What the task requires: This task calls for copying each line below that contains "none".

Dataset records Start Marker

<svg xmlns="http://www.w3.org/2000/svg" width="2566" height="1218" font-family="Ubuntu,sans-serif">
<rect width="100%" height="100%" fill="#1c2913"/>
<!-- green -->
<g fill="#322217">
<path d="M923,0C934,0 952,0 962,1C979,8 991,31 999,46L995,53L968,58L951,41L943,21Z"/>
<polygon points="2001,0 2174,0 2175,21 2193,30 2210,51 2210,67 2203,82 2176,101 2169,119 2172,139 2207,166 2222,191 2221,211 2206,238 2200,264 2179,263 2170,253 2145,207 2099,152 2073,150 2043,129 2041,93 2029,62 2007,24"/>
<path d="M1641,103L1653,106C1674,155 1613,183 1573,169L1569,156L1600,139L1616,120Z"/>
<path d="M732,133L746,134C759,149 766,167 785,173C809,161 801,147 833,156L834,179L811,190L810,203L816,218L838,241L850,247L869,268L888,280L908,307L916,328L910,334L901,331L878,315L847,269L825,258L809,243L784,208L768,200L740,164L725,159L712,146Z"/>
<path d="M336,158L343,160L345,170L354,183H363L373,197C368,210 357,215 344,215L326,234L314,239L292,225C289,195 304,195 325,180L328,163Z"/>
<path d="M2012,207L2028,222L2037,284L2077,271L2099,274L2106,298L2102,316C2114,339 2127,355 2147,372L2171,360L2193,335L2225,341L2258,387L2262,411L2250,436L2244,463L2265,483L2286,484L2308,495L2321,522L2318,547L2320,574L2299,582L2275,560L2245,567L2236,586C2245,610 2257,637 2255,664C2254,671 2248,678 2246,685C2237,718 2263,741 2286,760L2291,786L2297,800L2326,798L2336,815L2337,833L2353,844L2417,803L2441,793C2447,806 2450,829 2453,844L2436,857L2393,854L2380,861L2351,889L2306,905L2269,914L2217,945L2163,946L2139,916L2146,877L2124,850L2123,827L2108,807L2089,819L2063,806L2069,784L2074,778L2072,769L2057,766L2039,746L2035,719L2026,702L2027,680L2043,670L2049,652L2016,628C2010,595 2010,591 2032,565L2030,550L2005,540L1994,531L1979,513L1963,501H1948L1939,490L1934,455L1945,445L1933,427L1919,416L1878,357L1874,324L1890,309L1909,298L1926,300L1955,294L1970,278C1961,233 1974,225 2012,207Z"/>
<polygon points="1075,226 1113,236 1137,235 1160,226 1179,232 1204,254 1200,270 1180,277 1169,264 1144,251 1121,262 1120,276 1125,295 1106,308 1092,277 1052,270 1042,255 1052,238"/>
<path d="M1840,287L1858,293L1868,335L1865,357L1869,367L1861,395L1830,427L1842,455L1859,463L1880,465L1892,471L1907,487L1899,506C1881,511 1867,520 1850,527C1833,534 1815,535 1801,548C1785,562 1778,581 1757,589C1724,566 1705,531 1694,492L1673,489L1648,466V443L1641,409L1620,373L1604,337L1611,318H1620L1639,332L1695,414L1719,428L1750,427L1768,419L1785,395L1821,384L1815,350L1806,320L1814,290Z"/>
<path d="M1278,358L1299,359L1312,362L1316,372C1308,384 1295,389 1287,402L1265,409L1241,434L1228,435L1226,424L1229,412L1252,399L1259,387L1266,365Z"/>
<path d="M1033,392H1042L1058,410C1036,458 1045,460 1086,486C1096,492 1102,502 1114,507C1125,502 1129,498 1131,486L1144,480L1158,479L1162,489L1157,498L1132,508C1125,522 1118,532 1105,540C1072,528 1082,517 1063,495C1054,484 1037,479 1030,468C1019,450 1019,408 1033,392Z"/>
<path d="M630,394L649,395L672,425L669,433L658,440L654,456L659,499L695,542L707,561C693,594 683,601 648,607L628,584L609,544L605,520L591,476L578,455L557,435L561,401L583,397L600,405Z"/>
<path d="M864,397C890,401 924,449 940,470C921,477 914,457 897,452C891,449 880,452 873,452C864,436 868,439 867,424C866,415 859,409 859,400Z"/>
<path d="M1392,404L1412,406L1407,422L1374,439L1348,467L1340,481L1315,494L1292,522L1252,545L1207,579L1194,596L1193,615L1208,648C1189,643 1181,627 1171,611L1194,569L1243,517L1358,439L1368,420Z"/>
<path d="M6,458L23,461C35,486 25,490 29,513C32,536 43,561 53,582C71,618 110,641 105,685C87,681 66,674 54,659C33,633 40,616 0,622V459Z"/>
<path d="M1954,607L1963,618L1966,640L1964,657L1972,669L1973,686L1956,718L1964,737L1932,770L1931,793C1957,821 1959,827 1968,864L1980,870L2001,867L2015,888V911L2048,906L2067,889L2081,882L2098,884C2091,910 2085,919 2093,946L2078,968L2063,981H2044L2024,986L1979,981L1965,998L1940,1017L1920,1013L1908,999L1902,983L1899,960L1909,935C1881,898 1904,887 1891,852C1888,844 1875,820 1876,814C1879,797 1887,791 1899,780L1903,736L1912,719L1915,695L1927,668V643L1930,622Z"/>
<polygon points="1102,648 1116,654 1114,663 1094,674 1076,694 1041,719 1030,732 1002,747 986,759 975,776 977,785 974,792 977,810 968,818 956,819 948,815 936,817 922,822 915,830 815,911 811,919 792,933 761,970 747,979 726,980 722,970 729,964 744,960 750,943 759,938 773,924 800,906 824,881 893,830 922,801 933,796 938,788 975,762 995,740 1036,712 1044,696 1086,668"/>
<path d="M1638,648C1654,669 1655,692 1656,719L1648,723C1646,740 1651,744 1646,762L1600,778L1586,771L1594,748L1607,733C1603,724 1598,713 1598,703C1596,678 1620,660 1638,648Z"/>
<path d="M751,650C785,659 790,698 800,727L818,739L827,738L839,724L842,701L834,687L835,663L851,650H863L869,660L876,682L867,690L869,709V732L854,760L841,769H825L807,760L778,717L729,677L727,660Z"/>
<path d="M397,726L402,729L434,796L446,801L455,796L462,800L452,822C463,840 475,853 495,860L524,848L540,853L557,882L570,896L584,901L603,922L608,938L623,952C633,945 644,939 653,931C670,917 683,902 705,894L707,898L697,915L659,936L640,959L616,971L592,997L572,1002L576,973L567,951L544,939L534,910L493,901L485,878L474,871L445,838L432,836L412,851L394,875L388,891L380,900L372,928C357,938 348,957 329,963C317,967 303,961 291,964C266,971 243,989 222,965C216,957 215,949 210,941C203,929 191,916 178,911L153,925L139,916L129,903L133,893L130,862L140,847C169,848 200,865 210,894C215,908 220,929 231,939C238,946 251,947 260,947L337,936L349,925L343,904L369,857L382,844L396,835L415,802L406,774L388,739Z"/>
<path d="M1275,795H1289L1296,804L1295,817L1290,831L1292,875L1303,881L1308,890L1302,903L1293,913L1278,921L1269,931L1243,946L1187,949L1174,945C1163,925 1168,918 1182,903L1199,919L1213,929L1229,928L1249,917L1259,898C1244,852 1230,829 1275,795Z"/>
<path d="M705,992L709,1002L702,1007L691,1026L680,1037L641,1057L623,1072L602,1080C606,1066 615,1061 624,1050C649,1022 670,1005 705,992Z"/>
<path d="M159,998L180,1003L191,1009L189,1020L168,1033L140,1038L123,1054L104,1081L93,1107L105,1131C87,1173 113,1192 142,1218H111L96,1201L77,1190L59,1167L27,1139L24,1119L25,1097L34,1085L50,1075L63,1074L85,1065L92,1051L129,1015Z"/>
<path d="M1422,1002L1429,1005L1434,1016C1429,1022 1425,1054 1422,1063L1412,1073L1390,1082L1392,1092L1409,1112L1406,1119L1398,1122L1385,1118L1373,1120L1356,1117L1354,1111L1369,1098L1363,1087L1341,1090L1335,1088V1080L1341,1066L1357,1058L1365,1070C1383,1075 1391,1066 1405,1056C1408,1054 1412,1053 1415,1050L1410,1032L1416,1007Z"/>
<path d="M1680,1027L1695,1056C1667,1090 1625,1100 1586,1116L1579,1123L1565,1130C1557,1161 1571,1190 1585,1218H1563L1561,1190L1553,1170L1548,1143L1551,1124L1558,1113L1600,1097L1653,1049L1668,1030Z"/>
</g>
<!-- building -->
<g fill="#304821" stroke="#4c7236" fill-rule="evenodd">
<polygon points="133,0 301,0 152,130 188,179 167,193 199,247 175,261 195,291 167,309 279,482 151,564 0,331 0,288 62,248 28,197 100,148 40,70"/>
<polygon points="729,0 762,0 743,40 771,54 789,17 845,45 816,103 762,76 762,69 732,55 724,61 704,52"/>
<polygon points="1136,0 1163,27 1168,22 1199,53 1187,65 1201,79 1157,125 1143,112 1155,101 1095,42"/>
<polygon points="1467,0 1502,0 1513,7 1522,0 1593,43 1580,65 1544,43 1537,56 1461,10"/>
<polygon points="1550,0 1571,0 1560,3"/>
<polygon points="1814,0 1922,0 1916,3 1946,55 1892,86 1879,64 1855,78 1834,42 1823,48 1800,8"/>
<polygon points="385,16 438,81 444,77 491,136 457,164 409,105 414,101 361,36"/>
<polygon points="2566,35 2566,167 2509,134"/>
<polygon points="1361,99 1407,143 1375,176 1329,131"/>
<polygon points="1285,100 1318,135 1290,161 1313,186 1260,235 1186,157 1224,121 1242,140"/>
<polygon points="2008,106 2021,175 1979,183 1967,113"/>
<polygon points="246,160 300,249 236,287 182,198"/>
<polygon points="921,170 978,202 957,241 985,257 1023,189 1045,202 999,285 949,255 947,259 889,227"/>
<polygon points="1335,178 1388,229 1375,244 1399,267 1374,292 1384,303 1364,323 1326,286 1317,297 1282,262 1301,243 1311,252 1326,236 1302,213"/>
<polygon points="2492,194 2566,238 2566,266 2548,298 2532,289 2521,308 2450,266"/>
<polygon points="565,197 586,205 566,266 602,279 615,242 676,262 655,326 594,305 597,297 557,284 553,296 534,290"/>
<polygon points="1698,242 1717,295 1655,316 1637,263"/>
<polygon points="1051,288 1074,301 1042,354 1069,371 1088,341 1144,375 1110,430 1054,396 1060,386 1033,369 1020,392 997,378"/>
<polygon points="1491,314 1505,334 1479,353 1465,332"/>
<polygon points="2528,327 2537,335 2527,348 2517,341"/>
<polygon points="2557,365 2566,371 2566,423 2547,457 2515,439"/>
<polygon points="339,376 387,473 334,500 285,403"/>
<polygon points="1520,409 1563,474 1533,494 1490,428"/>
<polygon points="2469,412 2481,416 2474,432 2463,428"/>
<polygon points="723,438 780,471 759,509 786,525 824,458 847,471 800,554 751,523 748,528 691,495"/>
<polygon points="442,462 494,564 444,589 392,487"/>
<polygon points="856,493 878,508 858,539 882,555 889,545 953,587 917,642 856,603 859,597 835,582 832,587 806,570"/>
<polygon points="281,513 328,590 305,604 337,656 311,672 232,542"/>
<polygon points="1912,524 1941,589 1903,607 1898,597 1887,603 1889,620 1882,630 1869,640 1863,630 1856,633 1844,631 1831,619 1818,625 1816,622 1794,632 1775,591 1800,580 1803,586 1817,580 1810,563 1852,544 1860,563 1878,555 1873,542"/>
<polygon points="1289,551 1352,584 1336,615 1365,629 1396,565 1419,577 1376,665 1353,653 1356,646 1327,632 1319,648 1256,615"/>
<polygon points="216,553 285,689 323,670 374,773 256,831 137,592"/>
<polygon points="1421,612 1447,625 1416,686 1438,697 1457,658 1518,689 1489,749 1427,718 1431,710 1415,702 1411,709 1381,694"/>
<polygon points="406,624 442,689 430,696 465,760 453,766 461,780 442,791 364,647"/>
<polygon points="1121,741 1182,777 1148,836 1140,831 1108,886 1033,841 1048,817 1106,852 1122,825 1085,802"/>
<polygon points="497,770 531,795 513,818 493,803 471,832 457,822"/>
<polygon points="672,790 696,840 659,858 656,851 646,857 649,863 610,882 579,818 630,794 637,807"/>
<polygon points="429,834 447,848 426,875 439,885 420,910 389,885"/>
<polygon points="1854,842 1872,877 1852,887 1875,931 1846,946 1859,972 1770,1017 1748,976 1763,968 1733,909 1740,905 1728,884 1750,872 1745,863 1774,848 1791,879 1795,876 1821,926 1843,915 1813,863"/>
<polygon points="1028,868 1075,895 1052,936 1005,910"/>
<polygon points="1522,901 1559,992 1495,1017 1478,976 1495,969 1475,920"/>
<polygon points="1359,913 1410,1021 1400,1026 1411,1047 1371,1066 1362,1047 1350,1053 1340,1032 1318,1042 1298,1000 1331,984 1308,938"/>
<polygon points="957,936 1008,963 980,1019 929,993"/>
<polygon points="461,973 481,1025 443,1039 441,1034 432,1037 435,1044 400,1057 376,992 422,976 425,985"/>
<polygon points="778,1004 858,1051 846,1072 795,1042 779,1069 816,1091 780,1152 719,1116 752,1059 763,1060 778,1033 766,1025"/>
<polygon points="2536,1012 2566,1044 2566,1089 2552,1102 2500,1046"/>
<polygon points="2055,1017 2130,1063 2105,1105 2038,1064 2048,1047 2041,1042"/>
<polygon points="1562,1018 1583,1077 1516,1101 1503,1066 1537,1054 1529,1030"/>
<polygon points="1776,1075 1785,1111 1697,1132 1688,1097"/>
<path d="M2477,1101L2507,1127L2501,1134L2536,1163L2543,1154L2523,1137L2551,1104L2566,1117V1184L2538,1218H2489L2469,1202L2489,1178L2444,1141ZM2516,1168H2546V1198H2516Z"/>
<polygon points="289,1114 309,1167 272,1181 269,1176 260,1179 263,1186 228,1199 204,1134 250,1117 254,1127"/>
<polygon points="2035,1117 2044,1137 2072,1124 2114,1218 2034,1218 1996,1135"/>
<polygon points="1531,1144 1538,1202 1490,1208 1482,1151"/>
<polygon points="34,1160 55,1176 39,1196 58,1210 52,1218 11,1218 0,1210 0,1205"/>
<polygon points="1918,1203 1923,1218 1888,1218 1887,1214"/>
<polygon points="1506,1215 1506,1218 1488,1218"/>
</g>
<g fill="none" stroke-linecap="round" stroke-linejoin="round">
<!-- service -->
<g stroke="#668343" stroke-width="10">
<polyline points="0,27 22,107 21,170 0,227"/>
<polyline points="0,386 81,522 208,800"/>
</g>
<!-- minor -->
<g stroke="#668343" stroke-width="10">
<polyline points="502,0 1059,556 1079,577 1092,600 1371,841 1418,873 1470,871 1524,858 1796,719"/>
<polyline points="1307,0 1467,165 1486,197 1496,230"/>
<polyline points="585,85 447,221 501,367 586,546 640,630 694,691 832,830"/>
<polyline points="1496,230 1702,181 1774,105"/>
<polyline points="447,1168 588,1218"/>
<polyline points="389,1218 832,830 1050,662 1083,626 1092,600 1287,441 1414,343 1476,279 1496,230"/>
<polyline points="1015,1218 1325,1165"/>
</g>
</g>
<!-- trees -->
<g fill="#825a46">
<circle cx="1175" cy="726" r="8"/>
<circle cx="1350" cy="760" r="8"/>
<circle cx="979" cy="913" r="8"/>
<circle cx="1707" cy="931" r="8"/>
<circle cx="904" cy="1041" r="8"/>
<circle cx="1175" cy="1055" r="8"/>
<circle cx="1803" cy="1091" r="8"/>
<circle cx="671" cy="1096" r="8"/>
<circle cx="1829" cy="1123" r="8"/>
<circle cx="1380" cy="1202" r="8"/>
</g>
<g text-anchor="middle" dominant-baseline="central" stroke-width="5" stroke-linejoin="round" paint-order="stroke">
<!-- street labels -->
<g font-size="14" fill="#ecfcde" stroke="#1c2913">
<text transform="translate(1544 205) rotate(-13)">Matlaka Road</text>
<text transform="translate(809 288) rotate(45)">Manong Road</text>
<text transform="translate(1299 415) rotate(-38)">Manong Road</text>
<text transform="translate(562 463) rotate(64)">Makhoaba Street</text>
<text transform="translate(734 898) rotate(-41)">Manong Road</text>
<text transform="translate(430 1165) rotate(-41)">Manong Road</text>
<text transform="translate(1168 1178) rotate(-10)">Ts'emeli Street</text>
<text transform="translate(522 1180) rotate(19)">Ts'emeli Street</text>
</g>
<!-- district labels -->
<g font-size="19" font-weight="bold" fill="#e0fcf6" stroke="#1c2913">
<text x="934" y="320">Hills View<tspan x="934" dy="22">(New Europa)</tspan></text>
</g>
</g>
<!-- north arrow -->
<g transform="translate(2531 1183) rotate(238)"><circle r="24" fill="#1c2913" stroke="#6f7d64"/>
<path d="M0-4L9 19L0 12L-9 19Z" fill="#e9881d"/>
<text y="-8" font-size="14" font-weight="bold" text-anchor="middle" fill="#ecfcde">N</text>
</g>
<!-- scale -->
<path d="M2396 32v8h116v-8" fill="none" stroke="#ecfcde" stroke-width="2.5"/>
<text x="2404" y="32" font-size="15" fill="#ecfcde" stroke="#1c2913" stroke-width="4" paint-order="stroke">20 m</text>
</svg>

Dataset records End Marker

Answer space:
<g fill="none" stroke-linecap="round" stroke-linejoin="round">
<path d="M2396 32v8h116v-8" fill="none" stroke="#ecfcde" stroke-width="2.5"/>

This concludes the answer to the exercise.